_Exercise requirements_.
Which lines of the records below contain the string "freesheets"? Report each of them.

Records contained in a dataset
___
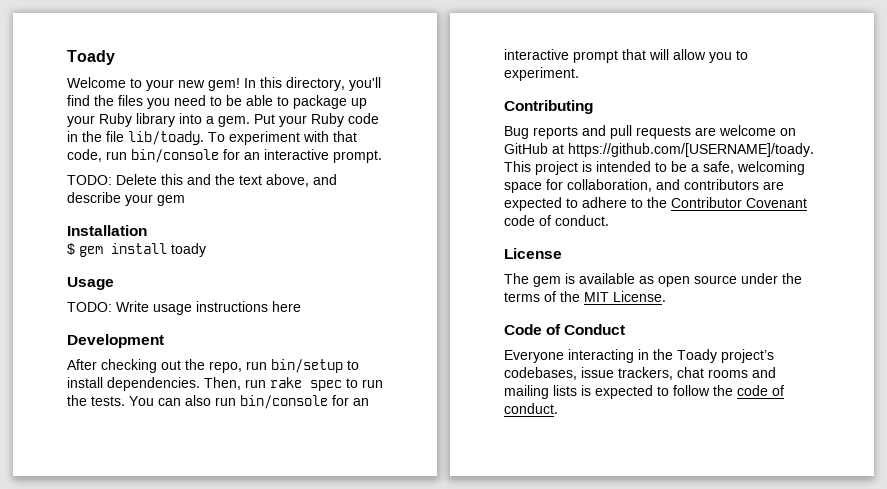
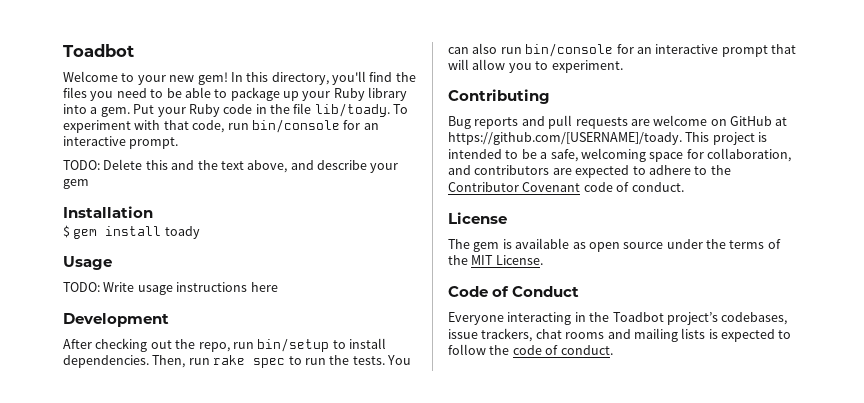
[67,50,115,65] Toady -> [63,44,134,57] Toadbot
[677,349,717,363] Toady -> [612,312,664,322] Toadbot

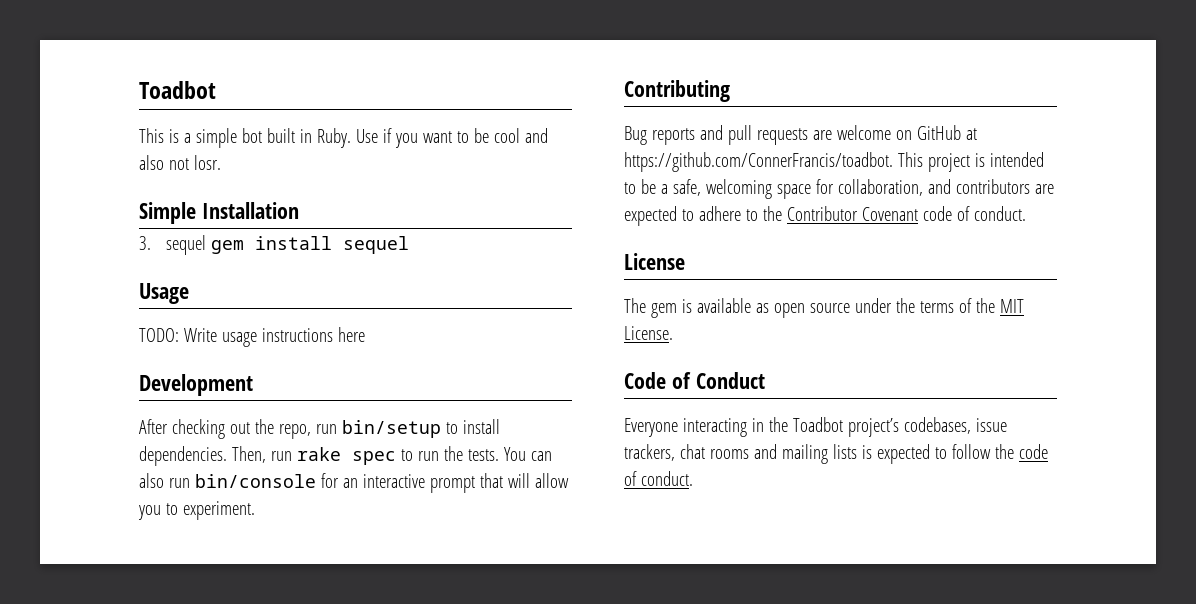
[63,71,416,85] [63,87,408,101] [63,103,409,117] [63,119,379,133] [63,136,179,149] [63,159,399,173] [63,179,89,189] Welcome to your new gem! In this directory, you'll find the files you need to be able to package up your Ruby library into a gem. Put your Ruby code in the file lib/toady. To experiment with that code, run bin/console for an interactive prompt. // TODO: Delete this and the text above, and describe your gem // -> [139,128,548,148] [139,155,221,170] [139,202,196,224] This is a simple bot built in Ruby. Use if you want to be cool and also not losr. // Simple
[63,225,70,238] $ -> [139,235,206,255] 3. sequel
[164,226,200,239] toady -> [342,236,409,254] sequel
[448,132,682,145] https://github.com/[USERNAME]/toady. -> [624,152,893,172] https://github.com/ConnerFrancis/toadbot.

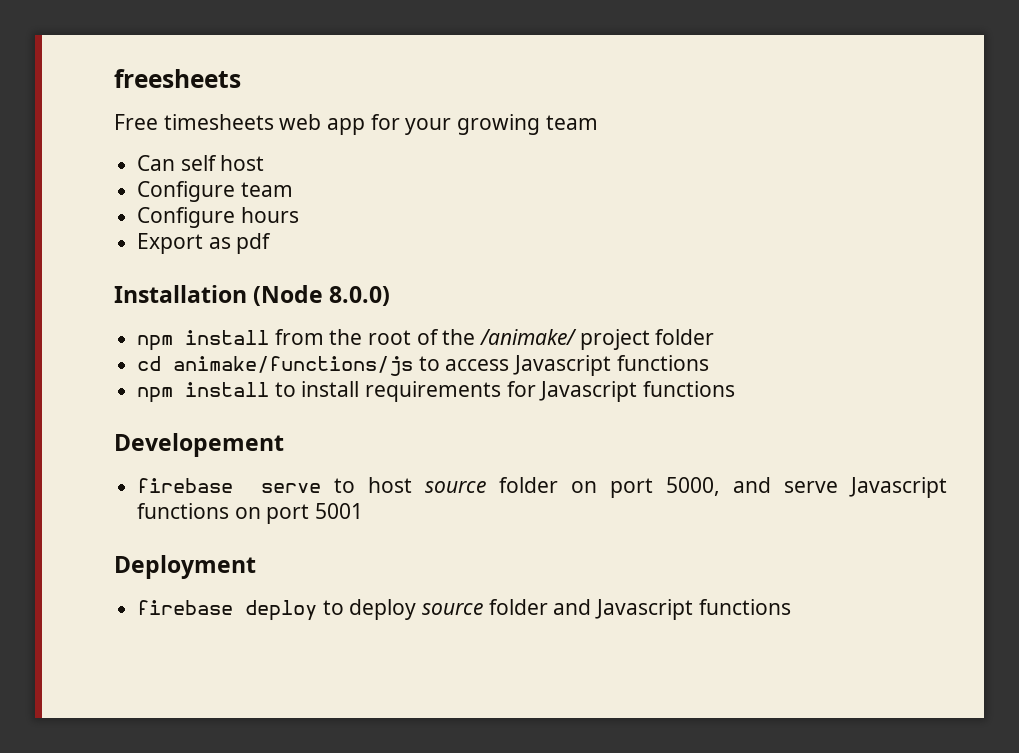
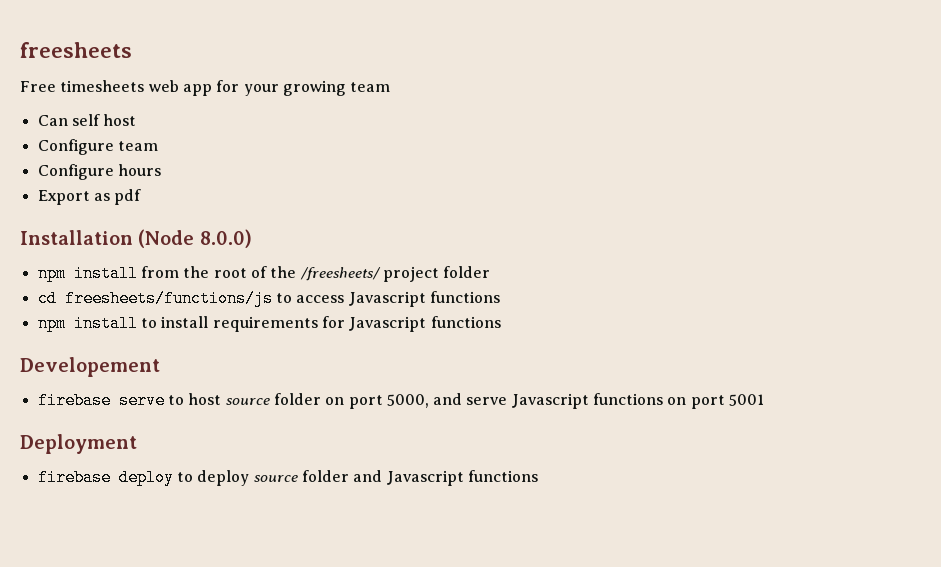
[480,329,578,345] /animake/ -> [299,267,381,281] /freesheets/
[173,356,414,376] animake/functions/js -> [64,290,273,307] freesheets/functions/js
___
_Answer to the exercise_.
[480,329,578,345] /animake/ -> [299,267,381,281] /freesheets/
[173,356,414,376] animake/functions/js -> [64,290,273,307] freesheets/functions/js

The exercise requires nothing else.